With the pope due to arrive in the United Kingdom on Wednesday, there's plenty of question about the kind of welcome B16 will get when he touches down. The lead up has been bumpy to say the least, with many Brits questioning whether the papal visit is worth the expense, especially for security, that the papal swing through London, Glasgow, Edinburgh, and Birmingham will cost. Even an Catholic News Service story posted here at uscatholic.org drew plenty of comment.

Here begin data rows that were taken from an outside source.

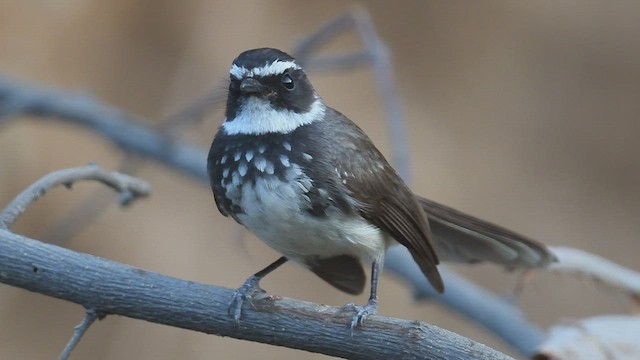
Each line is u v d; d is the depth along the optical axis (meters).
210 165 7.88
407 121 15.20
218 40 14.58
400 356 6.45
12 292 13.87
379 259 7.99
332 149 7.72
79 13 14.12
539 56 16.02
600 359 7.66
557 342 7.78
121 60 14.27
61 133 13.81
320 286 13.84
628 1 16.27
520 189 15.16
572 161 15.54
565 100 15.84
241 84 7.75
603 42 16.17
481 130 15.43
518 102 15.71
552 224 15.11
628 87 16.20
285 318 6.62
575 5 16.22
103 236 13.73
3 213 7.00
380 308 13.84
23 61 13.93
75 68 14.11
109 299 6.63
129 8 14.34
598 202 15.44
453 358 6.37
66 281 6.63
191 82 14.28
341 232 7.71
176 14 14.51
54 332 13.84
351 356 6.54
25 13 13.95
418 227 8.25
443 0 15.93
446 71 15.73
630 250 15.16
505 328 9.86
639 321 7.97
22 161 13.68
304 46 10.48
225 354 13.66
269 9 14.84
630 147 15.71
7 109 11.89
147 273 6.72
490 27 15.96
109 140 11.91
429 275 8.48
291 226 7.66
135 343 13.68
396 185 8.11
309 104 7.96
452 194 14.80
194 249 13.80
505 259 8.73
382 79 10.09
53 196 13.68
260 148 7.66
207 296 6.68
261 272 8.06
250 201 7.65
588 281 8.84
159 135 11.70
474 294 10.03
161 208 13.95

The papal visit has drawn out prominent atheists as well, whose published opinions have included Christopher Hitchens call for the pope to be arrested for abetting sex abuse. Today's coverage on the BBC website focuses more on whether the pope will relax the discipline of clerical celibacy, with about half of British Catholics in favor, though 62 percent favor the ordination of women, according to the small poll of 500.
Left largely unanswered is the question of whether the pope should make these kind of trips at all, which were virtually unheard of before Paul VI, though it was John Paul II who really made them a major part of his pontificate. In that short time, however, they have magnified the world presence of the pope in both the church throughout the world and in the eyes of people in general.
Still, how this trip will turn out is up for grabs. With prominent figures opposing the visit, new developments in the sex abuse scandal in Belgium, and a generally secular British public, it could go well or poorly. For a pope that has made the re-evangelization of Europe his priority, his English working holiday may prove a bellwether.